There may be a huge legal glitch, although it might be in the City's eventual favour, albeit this is from the dissenting opinion that I've quoted prior. The glitch? That land may be Federal, at least in regulation! (How that affects air rights is an entirely other question, but the Feds just might want to be included in this scheme. They'd certainly bring massive legal weight to the situation, as well as funding, and perhaps the InfraBank)(The present day Railway Act alludes to RoW and by extension, air-rights, as being within their purview, although that might have to be tested in court. This is the case with all federally regulated lands)
https://scc-csc.lexum.com/scc-csc/scc-csc/en/9855/1/document.do
Edit to Clarify: What the SCC case above is about is not whether the railways own their RoW along the 'Esplanade Viaduct', they are accorded no ownership thereof, it's the *cost* of building the structure that is being challenged, specifically in this case by Grand Trunk Railway and Canadian Pacific Railway, who claim the City should pay for the structure, not them as prescribed by the Railway Board.

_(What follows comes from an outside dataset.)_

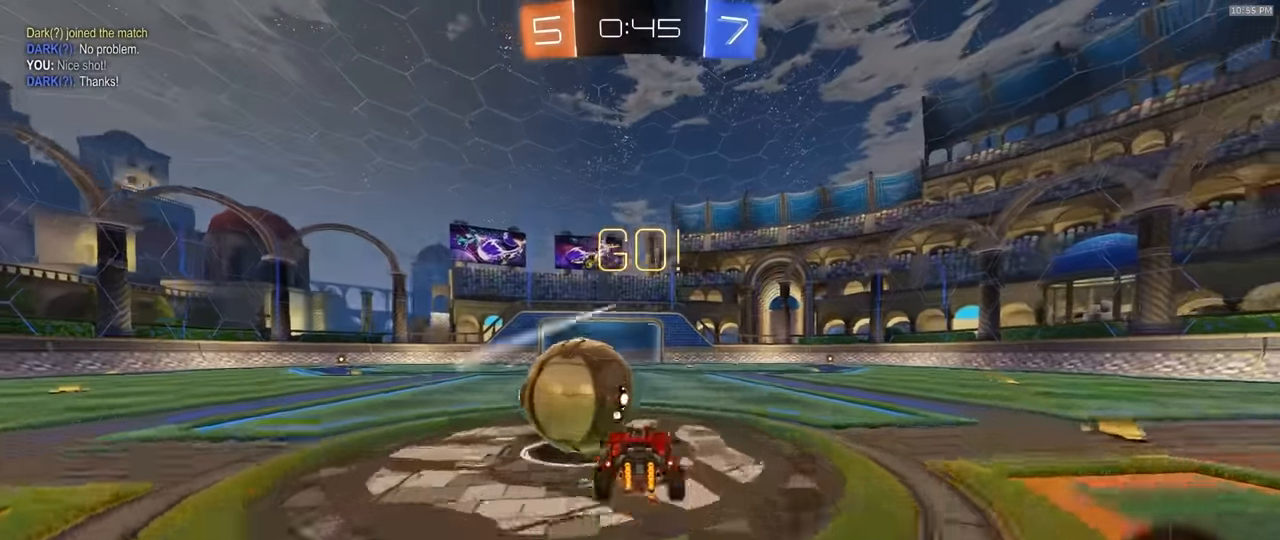
{"dt_ms": 500, "buttons": ["SQUARE"], "left_stick": "down-right", "right_stick": "center"}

Whether that structure is owned by the railways is something I've yet to discover in the case, ("for the Good of Canada" indicates not) but it's a moot point as to air-rights, as the land belongs to the City, granted initially by the Feds to the City via the Province. I don't have direct reference to that handy, but here is indirect reference in another Supreme Court case:
Supreme Court of Canada
Adamson v. Rogers, 26 S.C.R. 159
Date 1896-03-24
[...]
1857, 20 Vic. ch. 80, intituled
an Act to amend the Act conveying to the city of Toronto certain water lots, with power to the said city for the construction of an esplanade and to enable the said city to locate the Grand Trunk railroad and other railroads along the frontage of the said city,—
https://scc-csc.lexum.com/scc-csc/scc-csc/en/3224/3/document.do
*Apparently*, even being City owned, the regulation of that land, and the air-rights above it appear to reside in the Railway Act for as long as that land is used as a federally regulated railway right of way.